_Your assignment_
Reproduce the records below exactly; the images should not appear.

_Data_
━━━━━━━━━━━━━━━━

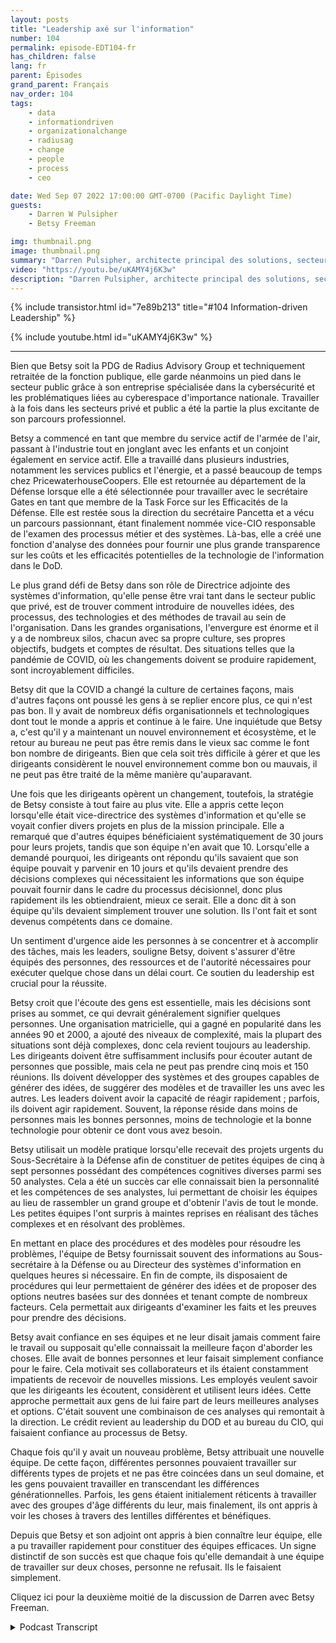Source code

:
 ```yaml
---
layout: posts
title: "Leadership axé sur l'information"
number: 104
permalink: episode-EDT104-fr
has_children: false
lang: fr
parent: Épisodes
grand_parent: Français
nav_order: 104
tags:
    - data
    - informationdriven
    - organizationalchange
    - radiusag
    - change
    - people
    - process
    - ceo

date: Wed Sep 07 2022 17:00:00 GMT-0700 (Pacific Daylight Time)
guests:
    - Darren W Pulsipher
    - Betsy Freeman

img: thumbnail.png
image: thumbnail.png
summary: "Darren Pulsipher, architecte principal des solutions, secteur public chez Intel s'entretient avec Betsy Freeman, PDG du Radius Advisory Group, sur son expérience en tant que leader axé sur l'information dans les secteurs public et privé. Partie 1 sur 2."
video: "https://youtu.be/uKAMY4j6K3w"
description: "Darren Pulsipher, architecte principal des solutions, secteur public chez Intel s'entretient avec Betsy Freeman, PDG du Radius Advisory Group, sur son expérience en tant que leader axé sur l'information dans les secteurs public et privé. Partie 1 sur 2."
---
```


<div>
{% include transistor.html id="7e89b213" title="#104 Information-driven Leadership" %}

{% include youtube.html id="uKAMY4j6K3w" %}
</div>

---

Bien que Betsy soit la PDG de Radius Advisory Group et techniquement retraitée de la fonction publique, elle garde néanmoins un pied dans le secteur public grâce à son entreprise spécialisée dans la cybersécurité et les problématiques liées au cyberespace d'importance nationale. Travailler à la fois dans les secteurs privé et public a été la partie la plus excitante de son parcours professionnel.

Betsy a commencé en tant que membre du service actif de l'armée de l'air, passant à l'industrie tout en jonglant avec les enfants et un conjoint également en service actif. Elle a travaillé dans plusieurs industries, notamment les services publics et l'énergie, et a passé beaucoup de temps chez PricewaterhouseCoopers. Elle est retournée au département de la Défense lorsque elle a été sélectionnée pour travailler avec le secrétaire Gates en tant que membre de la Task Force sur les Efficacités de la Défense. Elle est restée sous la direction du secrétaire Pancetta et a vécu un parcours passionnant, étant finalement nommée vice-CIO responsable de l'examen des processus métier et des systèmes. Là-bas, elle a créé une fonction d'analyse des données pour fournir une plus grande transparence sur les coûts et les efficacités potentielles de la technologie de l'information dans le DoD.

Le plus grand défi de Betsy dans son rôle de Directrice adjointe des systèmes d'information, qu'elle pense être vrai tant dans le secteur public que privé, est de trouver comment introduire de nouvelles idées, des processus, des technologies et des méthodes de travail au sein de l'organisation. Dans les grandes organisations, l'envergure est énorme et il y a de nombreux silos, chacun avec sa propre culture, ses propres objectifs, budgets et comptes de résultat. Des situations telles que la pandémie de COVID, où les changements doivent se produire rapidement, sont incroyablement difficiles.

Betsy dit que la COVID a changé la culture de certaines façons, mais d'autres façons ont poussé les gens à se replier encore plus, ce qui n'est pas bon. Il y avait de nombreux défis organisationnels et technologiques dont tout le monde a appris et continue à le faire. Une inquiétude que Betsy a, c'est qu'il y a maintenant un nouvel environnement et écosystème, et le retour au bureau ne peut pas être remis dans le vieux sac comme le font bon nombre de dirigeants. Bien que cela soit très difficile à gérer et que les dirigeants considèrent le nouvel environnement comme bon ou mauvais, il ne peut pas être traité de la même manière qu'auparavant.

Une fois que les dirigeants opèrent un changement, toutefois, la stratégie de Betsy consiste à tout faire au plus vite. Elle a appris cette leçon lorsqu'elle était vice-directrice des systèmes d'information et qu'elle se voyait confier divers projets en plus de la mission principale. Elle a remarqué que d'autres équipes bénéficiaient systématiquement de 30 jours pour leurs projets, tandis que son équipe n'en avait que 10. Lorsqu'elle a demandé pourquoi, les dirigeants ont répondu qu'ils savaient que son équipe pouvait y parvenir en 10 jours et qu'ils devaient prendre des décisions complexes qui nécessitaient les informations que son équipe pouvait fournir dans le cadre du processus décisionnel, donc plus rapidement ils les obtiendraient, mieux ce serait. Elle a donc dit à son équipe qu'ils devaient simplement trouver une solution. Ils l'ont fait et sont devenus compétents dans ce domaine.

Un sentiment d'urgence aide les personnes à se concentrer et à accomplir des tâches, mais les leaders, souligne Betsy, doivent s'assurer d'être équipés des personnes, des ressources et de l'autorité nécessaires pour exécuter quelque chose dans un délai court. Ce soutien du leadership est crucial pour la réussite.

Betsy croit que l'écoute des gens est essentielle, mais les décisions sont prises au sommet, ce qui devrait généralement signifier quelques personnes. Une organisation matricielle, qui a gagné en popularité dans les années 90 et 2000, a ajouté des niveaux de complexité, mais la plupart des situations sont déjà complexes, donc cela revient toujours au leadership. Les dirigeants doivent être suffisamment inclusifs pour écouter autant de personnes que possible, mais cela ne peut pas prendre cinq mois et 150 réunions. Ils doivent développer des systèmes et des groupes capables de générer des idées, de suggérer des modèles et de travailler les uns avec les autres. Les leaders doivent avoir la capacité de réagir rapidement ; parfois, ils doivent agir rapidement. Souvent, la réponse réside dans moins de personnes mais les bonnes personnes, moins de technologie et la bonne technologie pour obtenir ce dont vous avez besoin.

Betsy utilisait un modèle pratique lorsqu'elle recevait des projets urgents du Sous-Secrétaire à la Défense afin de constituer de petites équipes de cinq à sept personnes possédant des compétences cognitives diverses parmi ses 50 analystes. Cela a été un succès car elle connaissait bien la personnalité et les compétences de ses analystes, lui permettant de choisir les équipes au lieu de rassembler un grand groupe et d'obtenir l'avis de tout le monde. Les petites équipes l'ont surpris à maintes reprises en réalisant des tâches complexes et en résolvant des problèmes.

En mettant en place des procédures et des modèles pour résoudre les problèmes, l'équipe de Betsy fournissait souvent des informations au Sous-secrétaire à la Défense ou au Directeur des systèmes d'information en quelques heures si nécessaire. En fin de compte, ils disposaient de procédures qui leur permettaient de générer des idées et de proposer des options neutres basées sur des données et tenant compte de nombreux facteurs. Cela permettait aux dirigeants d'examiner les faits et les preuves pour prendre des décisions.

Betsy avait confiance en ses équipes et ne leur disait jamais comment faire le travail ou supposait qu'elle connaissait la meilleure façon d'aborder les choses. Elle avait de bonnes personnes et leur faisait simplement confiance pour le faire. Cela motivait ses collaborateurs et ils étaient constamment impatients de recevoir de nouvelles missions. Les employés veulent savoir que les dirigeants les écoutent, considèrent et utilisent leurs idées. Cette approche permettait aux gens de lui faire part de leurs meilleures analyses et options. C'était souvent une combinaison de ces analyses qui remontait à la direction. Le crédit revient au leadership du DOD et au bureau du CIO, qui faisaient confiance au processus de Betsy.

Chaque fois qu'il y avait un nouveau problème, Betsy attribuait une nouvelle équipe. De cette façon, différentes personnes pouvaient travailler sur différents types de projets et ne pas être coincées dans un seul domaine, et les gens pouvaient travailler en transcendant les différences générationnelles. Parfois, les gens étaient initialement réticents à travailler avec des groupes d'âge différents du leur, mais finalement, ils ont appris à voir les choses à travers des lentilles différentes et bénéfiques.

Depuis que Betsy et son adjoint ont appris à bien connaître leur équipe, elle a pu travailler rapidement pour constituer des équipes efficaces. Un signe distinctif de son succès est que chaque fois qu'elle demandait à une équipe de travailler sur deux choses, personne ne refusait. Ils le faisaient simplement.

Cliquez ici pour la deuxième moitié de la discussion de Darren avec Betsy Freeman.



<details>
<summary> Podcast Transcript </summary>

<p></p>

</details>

━━━━━━━━━━━━━━━━

_Answer to the problem_
Source code

:
 ```yaml
---
layout: posts
title: "Leadership axé sur l'information"
number: 104
permalink: episode-EDT104-fr
has_children: false
lang: fr
parent: Épisodes
grand_parent: Français
nav_order: 104
tags:
    - data
    - informationdriven
    - organizationalchange
    - radiusag
    - change
    - people
    - process
    - ceo

date: Wed Sep 07 2022 17:00:00 GMT-0700 (Pacific Daylight Time)
guests:
    - Darren W Pulsipher
    - Betsy Freeman

img: thumbnail.png
image: thumbnail.png
summary: "Darren Pulsipher, architecte principal des solutions, secteur public chez Intel s'entretient avec Betsy Freeman, PDG du Radius Advisory Group, sur son expérience en tant que leader axé sur l'information dans les secteurs public et privé. Partie 1 sur 2."
video: "https://youtu.be/uKAMY4j6K3w"
description: "Darren Pulsipher, architecte principal des solutions, secteur public chez Intel s'entretient avec Betsy Freeman, PDG du Radius Advisory Group, sur son expérience en tant que leader axé sur l'information dans les secteurs public et privé. Partie 1 sur 2."
---
```


<div>
{% include transistor.html id="7e89b213" title="#104 Information-driven Leadership" %}

{% include youtube.html id="uKAMY4j6K3w" %}
</div>

---

Bien que Betsy soit la PDG de Radius Advisory Group et techniquement retraitée de la fonction publique, elle garde néanmoins un pied dans le secteur public grâce à son entreprise spécialisée dans la cybersécurité et les problématiques liées au cyberespace d'importance nationale. Travailler à la fois dans les secteurs privé et public a été la partie la plus excitante de son parcours professionnel.

Betsy a commencé en tant que membre du service actif de l'armée de l'air, passant à l'industrie tout en jonglant avec les enfants et un conjoint également en service actif. Elle a travaillé dans plusieurs industries, notamment les services publics et l'énergie, et a passé beaucoup de temps chez PricewaterhouseCoopers. Elle est retournée au département de la Défense lorsque elle a été sélectionnée pour travailler avec le secrétaire Gates en tant que membre de la Task Force sur les Efficacités de la Défense. Elle est restée sous la direction du secrétaire Pancetta et a vécu un parcours passionnant, étant finalement nommée vice-CIO responsable de l'examen des processus métier et des systèmes. Là-bas, elle a créé une fonction d'analyse des données pour fournir une plus grande transparence sur les coûts et les efficacités potentielles de la technologie de l'information dans le DoD.

Le plus grand défi de Betsy dans son rôle de Directrice adjointe des systèmes d'information, qu'elle pense être vrai tant dans le secteur public que privé, est de trouver comment introduire de nouvelles idées, des processus, des technologies et des méthodes de travail au sein de l'organisation. Dans les grandes organisations, l'envergure est énorme et il y a de nombreux silos, chacun avec sa propre culture, ses propres objectifs, budgets et comptes de résultat. Des situations telles que la pandémie de COVID, où les changements doivent se produire rapidement, sont incroyablement difficiles.

Betsy dit que la COVID a changé la culture de certaines façons, mais d'autres façons ont poussé les gens à se replier encore plus, ce qui n'est pas bon. Il y avait de nombreux défis organisationnels et technologiques dont tout le monde a appris et continue à le faire. Une inquiétude que Betsy a, c'est qu'il y a maintenant un nouvel environnement et écosystème, et le retour au bureau ne peut pas être remis dans le vieux sac comme le font bon nombre de dirigeants. Bien que cela soit très difficile à gérer et que les dirigeants considèrent le nouvel environnement comme bon ou mauvais, il ne peut pas être traité de la même manière qu'auparavant.

Une fois que les dirigeants opèrent un changement, toutefois, la stratégie de Betsy consiste à tout faire au plus vite. Elle a appris cette leçon lorsqu'elle était vice-directrice des systèmes d'information et qu'elle se voyait confier divers projets en plus de la mission principale. Elle a remarqué que d'autres équipes bénéficiaient systématiquement de 30 jours pour leurs projets, tandis que son équipe n'en avait que 10. Lorsqu'elle a demandé pourquoi, les dirigeants ont répondu qu'ils savaient que son équipe pouvait y parvenir en 10 jours et qu'ils devaient prendre des décisions complexes qui nécessitaient les informations que son équipe pouvait fournir dans le cadre du processus décisionnel, donc plus rapidement ils les obtiendraient, mieux ce serait. Elle a donc dit à son équipe qu'ils devaient simplement trouver une solution. Ils l'ont fait et sont devenus compétents dans ce domaine.

Un sentiment d'urgence aide les personnes à se concentrer et à accomplir des tâches, mais les leaders, souligne Betsy, doivent s'assurer d'être équipés des personnes, des ressources et de l'autorité nécessaires pour exécuter quelque chose dans un délai court. Ce soutien du leadership est crucial pour la réussite.

Betsy croit que l'écoute des gens est essentielle, mais les décisions sont prises au sommet, ce qui devrait généralement signifier quelques personnes. Une organisation matricielle, qui a gagné en popularité dans les années 90 et 2000, a ajouté des niveaux de complexité, mais la plupart des situations sont déjà complexes, donc cela revient toujours au leadership. Les dirigeants doivent être suffisamment inclusifs pour écouter autant de personnes que possible, mais cela ne peut pas prendre cinq mois et 150 réunions. Ils doivent développer des systèmes et des groupes capables de générer des idées, de suggérer des modèles et de travailler les uns avec les autres. Les leaders doivent avoir la capacité de réagir rapidement ; parfois, ils doivent agir rapidement. Souvent, la réponse réside dans moins de personnes mais les bonnes personnes, moins de technologie et la bonne technologie pour obtenir ce dont vous avez besoin.

Betsy utilisait un modèle pratique lorsqu'elle recevait des projets urgents du Sous-Secrétaire à la Défense afin de constituer de petites équipes de cinq à sept personnes possédant des compétences cognitives diverses parmi ses 50 analystes. Cela a été un succès car elle connaissait bien la personnalité et les compétences de ses analystes, lui permettant de choisir les équipes au lieu de rassembler un grand groupe et d'obtenir l'avis de tout le monde. Les petites équipes l'ont surpris à maintes reprises en réalisant des tâches complexes et en résolvant des problèmes.

En mettant en place des procédures et des modèles pour résoudre les problèmes, l'équipe de Betsy fournissait souvent des informations au Sous-secrétaire à la Défense ou au Directeur des systèmes d'information en quelques heures si nécessaire. En fin de compte, ils disposaient de procédures qui leur permettaient de générer des idées et de proposer des options neutres basées sur des données et tenant compte de nombreux facteurs. Cela permettait aux dirigeants d'examiner les faits et les preuves pour prendre des décisions.

Betsy avait confiance en ses équipes et ne leur disait jamais comment faire le travail ou supposait qu'elle connaissait la meilleure façon d'aborder les choses. Elle avait de bonnes personnes et leur faisait simplement confiance pour le faire. Cela motivait ses collaborateurs et ils étaient constamment impatients de recevoir de nouvelles missions. Les employés veulent savoir que les dirigeants les écoutent, considèrent et utilisent leurs idées. Cette approche permettait aux gens de lui faire part de leurs meilleures analyses et options. C'était souvent une combinaison de ces analyses qui remontait à la direction. Le crédit revient au leadership du DOD et au bureau du CIO, qui faisaient confiance au processus de Betsy.

Chaque fois qu'il y avait un nouveau problème, Betsy attribuait une nouvelle équipe. De cette façon, différentes personnes pouvaient travailler sur différents types de projets et ne pas être coincées dans un seul domaine, et les gens pouvaient travailler en transcendant les différences générationnelles. Parfois, les gens étaient initialement réticents à travailler avec des groupes d'âge différents du leur, mais finalement, ils ont appris à voir les choses à travers des lentilles différentes et bénéfiques.

Depuis que Betsy et son adjoint ont appris à bien connaître leur équipe, elle a pu travailler rapidement pour constituer des équipes efficaces. Un signe distinctif de son succès est que chaque fois qu'elle demandait à une équipe de travailler sur deux choses, personne ne refusait. Ils le faisaient simplement.

Cliquez ici pour la deuxième moitié de la discussion de Darren avec Betsy Freeman.



<details>
<summary> Podcast Transcript </summary>

<p></p>

</details>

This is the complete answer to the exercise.